Когда за Яковлевым и майором Леденевым захлопнулась вырезанная в глухих железных воротах дверь, Таня очнулась от оцепенения, и первым порывом ее было рвануться вслед за Валерием Николаевичем, стучать в эту дверь, требовать, чтоб ей разрешили увидеться с мужем. И женщина пересекла улицу. Но, едва оказалась перед металлической дверью, решимость покинула ее. Таня остановилась и попыталась заставить себя поднять руку и коснуться кнопки звонка.
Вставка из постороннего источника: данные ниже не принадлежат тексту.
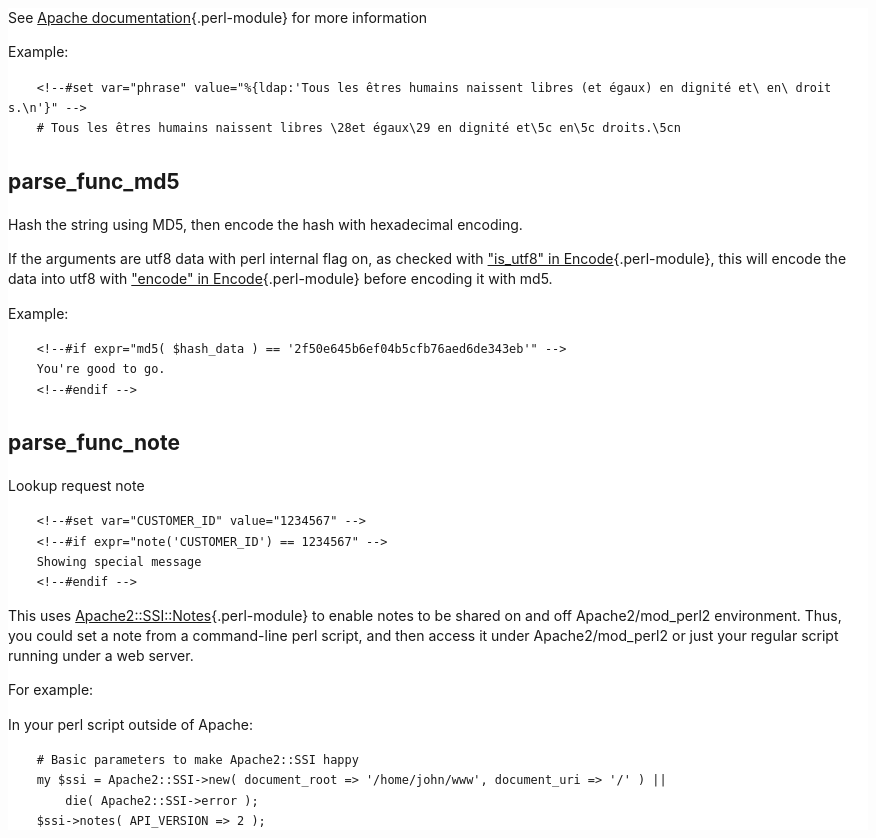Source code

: See [Apache
documentation](https://httpd.apache.org/docs/trunk/en/expr.html#page-header){.perl-module}
for more information

Example:

        <!--#set var="phrase" value="%{ldap:'Tous les êtres humains naissent libres (et égaux) en dignité et\ en\ droits.\n'}" -->
        # Tous les êtres humains naissent libres \28et égaux\29 en dignité et\5c en\5c droits.\5cn

parse\_func\_md5
----------------

Hash the string using MD5, then encode the hash with hexadecimal
encoding.

If the arguments are utf8 data with perl internal flag on, as checked
with [\"is\_utf8\" in
Encode](https://metacpan.org/pod/Encode#is_utf8){.perl-module}, this
will encode the data into utf8 with [\"encode\" in
Encode](https://metacpan.org/pod/Encode#encode){.perl-module} before
encoding it with md5.

Example:

        <!--#if expr="md5( $hash_data ) == '2f50e645b6ef04b5cfb76aed6de343eb'" -->
        You're good to go.
        <!--#endif -->

parse\_func\_note
-----------------

Lookup request note

        <!--#set var="CUSTOMER_ID" value="1234567" -->
        <!--#if expr="note('CUSTOMER_ID') == 1234567" -->
        Showing special message
        <!--#endif -->

This uses
[Apache2::SSI::Notes](https://metacpan.org/pod/Apache2::SSI::Notes){.perl-module}
to enable notes to be shared on and off Apache2/mod\_perl2 environment.
Thus, you could set a note from a command-line perl script, and then
access it under Apache2/mod\_perl2 or just your regular script running
under a web server.

For example:

In your perl script outside of Apache:

        # Basic parameters to make Apache2::SSI happy
        my $ssi = Apache2::SSI->new( document_root => '/home/john/www', document_uri => '/' ) ||
            die( Apache2::SSI->error );
        $ssi->notes( API_VERSION => 2 );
Прошла минута-другая, а Таня продолжала стоять у ворот. Наконец она решила дождаться Леденева – ведь это он привел сюда ее мужа. Да, самое верное дело – дождаться Леденева.
Истек первый час ожидания, начался второй, а Леденева все не было… Таня ходила от угла до угла, нервно оглядываясь. А Юрий Алексеевич и Яковлев тем временем в сопровождении конвоиров уже прошли в здание управления, которое сообщается со следственной тюрьмой внутренним ходом.
Через два часа бесцельного ожидания Таня вдруг увидела знакомую. Она почему-то решила, что весь город уже знает о преступлении ее мужа, к которому причастна и она сама, и ей захотелось поскорее уйти, чтоб не встречаться со знакомой, да еще здесь, у этих ворот.
Быстрыми шагами она направилась прочь. Домой идти было страшно – с ума можно сойти в четырех стенах, – беспокоить Веру Васильевну снова, да и как общаться с женой человека, арестовавшего мужа и, наверно, ведущего теперь следствие по его делу!
Таня поравнялась с входом в парк и свернула туда в надежде, что уж здесь ей не грозит встреча с кем-либо из знакомых. Но не успела пройти и сотни шагов, как ее окликнули:
– Таня! Танечка!
Она повернулась и увидела доктора Еремина.
– Здравствуйте, Танечка, – сказал он. – Далеко ли направились? – Таня промолчала. Еремин внимательно поглядел на нее и осторожно взял за локоть: – Что это с вами? Вы больны? Так почему же разгуливаете? И как это только Валерий Николаевич выпустил вас из дому?
Едва Еремин упомянул имя мужа, Таня судорожно вздохнула и вдруг зарыдала, припав головой к плечу Василия Тимофеевича. Еремин растерялся.
– Что вы, что вы, Танечка… Успокойтесь, – заговорил он, пытаясь отвести ее в сторону и усадить на скамейку. – Сядьте вот тут, успокойтесь, возьмите себя в руки, нельзя же так… Что случилось? Расскажите… Может быть, я смогу вам помочь.
Всхлипывая, прерывающимся голосом Таня поведала Василию Тимофеевичу о событиях последних дней. Рассказала и о встрече, которая произошла сегодня утром.
– Так-так! – сказал Еремин, выслушав Танину исповедь. – Значит, Валерия Николаевича арестовали… Это плохо. Арест означает, что его считают виновным в смерти диспетчера.
– Да ведь у нас-то и не было ничего с Подпасковым! – вскричала Таня.